Source document =>
*** Block opens ***
There is a laundry list of things I said I could or would NEVER do. They all seem so silly now. I don’t understand why I used such negative and constraining language with myself and others for so long. If you feel like something is hard and impossible – I want you to start adding “Right now” to the end of your sentences.

“I can’t do that.. right now.”

You are not this constant, unchanging being. You are a person with needs, wants, behaviors, influences, a body, and a brain. You are fully capable of whatever you darn well please. Just stop putting these glass ceilings on yourself.

There are times in my life where I thought “I’ll never be happy. I’ll never survive this. I’ll never overcome this. I’ll never be athletic. I’ll never be loved. I’ll never be able to NOT eat this way. I’ll never be capable.” 

It was all such bullshit, guys. I’m sorry, but it’s true. It was all of these limitations and harm I put on myself. It was all of the times someone put me down or I felt like I disappointed myself or others. It was just all of these horrible echoes in my mind that were just cutting me at the knees. I let them sit on my mind and body like a heavy weight that kept me small mentally and obese physically.

Your thoughts are so important. They’re so valuable and strong. They push you, they pull you, they make you strive for the stars and they’ll slam you back to earth. Control them. Master them. Push for them to be better. Start asking yourself why you are doing things. Start asking yourself how you got here. Start asking yourself why you’re not where you want to be.

I’m not lying to you when I say I wake up and I WANT to eat healthy and I WANT to go to the gym. Some days I may drag my feet or want sugar more than usual but it doesn’t change my progress. This does get easier. You do get stronger. Once you start putting the right foods into your body and taking care of it, your mind and body will start motivating YOU. You won’t want to go back to binge eating, or feeling like crap because why would you when you figure out how good it feels to do this? You only have to try. 

I’m challenging you this week. Two things. 

  1. Stop being on a diet. Stop making this a starting line and a finish line. This is your life. You need to learn to make choices and develop skills that make you the person you WANT to be.  If a side effect of that is that you lose weight and feel better about yourself than you ever have – that’s great! That’s what I want for you.When you’re balanced, happy, and you WANT to feel good – the change happens. Become independent, become strong, question me, question this, question EVERYONE. Don’t just do what people tell you what to do when it comes to your lifestyle. Make it YOURS. If you want to eat a candy bar 3x a week  – figure out a way that you can still do that and be PROUD of your choices at the end of the day. I am not going to live the rest of my life without cheese, fried foods, chocolate covered things, or sugary drinks but I will still be strong, healthy, happy, and moving forward. Always. I suggest you start thinking about how you can do that too. Or else this isn’t really changing you, you’re just losing mass and not gaining knowledge or perspective on yourself.
*** Block closes ***
Records shown =>
*** Block opens ***
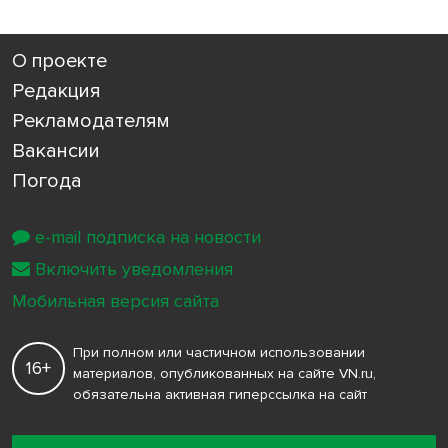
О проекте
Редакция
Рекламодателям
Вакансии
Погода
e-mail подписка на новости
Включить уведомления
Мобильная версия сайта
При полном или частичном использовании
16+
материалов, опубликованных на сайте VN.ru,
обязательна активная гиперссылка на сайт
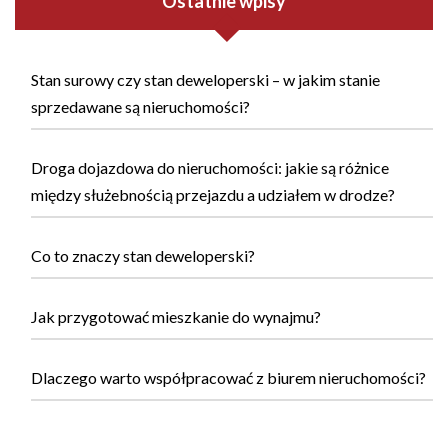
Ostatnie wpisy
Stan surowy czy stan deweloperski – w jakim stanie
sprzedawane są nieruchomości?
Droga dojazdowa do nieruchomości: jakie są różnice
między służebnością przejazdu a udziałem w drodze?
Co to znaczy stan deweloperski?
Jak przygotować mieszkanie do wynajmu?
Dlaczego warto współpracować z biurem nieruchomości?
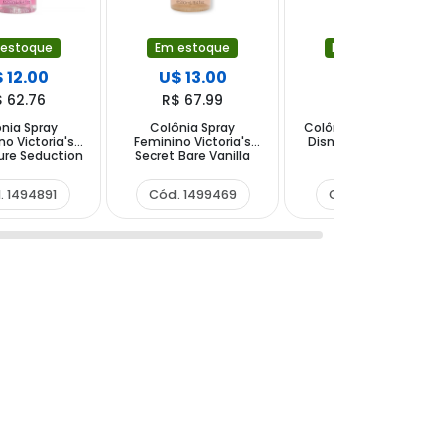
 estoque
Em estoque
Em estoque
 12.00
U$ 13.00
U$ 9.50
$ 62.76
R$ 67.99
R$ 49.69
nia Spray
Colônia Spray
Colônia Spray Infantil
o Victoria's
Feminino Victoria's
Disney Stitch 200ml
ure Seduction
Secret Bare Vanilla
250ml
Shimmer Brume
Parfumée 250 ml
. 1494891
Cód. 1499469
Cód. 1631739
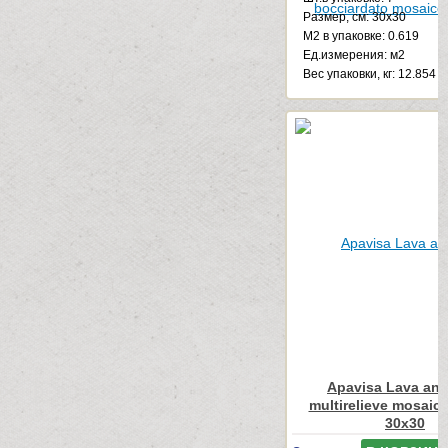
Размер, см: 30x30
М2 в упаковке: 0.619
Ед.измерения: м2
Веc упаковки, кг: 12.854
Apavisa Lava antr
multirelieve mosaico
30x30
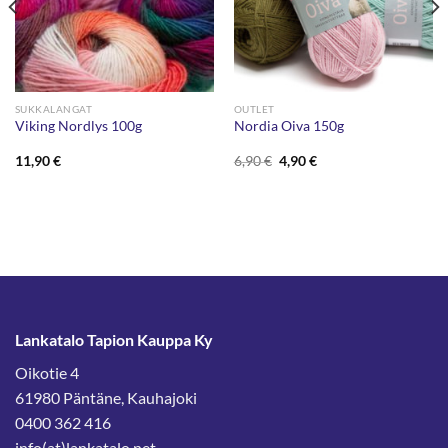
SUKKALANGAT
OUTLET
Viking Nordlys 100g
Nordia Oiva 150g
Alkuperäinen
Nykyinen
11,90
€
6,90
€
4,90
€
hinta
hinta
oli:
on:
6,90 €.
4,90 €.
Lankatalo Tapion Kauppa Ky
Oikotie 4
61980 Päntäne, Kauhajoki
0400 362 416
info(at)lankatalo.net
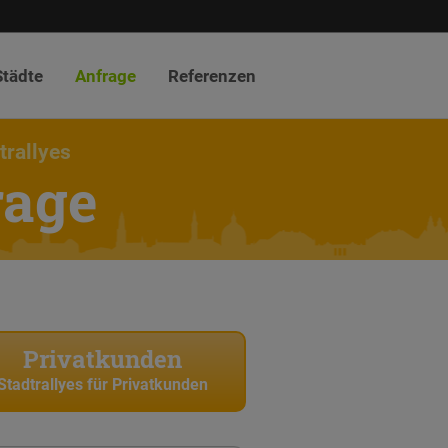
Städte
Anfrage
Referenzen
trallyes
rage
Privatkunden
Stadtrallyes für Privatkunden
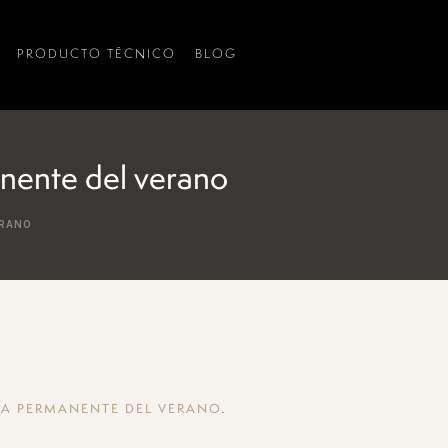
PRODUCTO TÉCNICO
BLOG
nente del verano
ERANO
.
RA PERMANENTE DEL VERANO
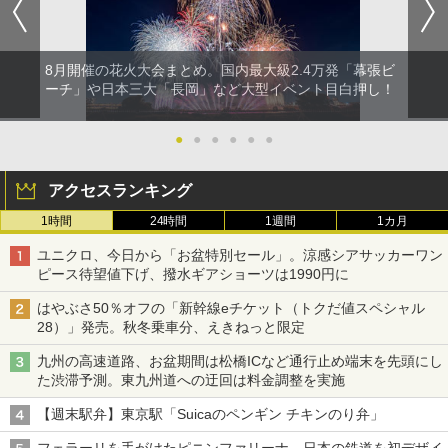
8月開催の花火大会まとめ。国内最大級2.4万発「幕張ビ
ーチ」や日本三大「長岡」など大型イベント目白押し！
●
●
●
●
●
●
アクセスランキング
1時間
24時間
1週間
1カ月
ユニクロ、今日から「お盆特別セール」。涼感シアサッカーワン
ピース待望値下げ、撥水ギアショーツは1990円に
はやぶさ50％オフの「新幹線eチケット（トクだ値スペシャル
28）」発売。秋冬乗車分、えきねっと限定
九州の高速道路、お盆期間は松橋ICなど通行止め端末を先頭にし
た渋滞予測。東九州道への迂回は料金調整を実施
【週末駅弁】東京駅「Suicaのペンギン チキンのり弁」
*** Block closes ***
Task list =>
1) Copy the self-talk post again, beginning at the words "I’m not lying" and stopping after "week. Two things.", with "gym" swapped for "pool".
2) Using the self-talk post, answer yes or no to each statement and quote the words that decide it:
(a) The writer plans to give up cheese for life.
(b) The writer suggests adding "Right now" to the end of sentences.
(c) This week's challenge has two parts.
3) Pick up the self-talk post after its last sentence and keep writing it.
The material is separate from the self-talk post.

Replies =>
1)
I’m not lying to you when I say I wake up and I WANT to eat healthy and I WANT to go to the pool. Some days I may drag my feet or want sugar more than usual but it doesn’t change my progress. This does get easier. You do get stronger. Once you start putting the right foods into your body and taking care of it, your mind and body will start motivating YOU. You won’t want to go back to binge eating, or feeling like crap because why would you when you figure out how good it feels to do this? You only have to try. 

I’m challenging you this week. Two things.

2)
(a) No: "I am not going to live the rest of my life without cheese, fried foods, chocolate covered things, or sugary drinks"
(b) Yes: "I want you to start adding “Right now” to the end of your sentences."
(c) Yes: "I’m challenging you this week. Two things."

3)
    2. Stop using such negative and final language. Stop saying never, Start being positive, not just with others out loud. With yourself. Stop pretending like who you are this second is all you’re ever going to be. That’s so ridiculous. Start growing. Start changing. Start improving. Set goals that scare you, that challenge you. There is a part inside you that is separate from that random chatter and screaming in your head. There is this force in your mind and body that is fully capable of being reasoned with and that wants you to succeed. You just have to find it and let that center guide you to the best version of yourself. Whatever that is. I bet it’s even more awesome and powerful than you could possibly imagine. Find it. 

Email me and keep me posted on your progress. I don’t just want to know what you’re eating. How are you feeling? Are you feeling sad? Motivated? Indifferent? We can figure it out and get you pointed in the right direction if you’re feeling lackluster or frustrated.

I’m here. 

Love,

Dev

A letter to me

Dear Devon,

It’s 2013, you’re 22 and I know it feels like your whole life just crumbled around you. Matt and Mom are gone. The grief your feeling is constant, scary, and overwhelming. You don’t know if you’ll survive it or if you want to. I know you don’t want to get out of bed and I know you don’t want to even think about the future, but you have to. It feels like you’re alone, but you’re not. You have your family, your future in-laws (that’s right. you marry him. WOO!), your friends, and especially David. You don’t have to suffer in silence, those people love you and they want you to be happy. You may not want to talk about what you’re feeling, but you need to. Don’t hold it in and stop pretending to be so brave.

Right now you feel like everything is out of control. Your binge eating is at the worst it’s ever been and I know you can’t look in the mirror without being ashamed and angry. I know you think you’ll never be more than a victim. You don’t think you’re smart, beautiful, disciplined or destined to be happy. You think that what has happened and what you’ve done to yourself will just be what you are. I’m so happy to tell you it’s not.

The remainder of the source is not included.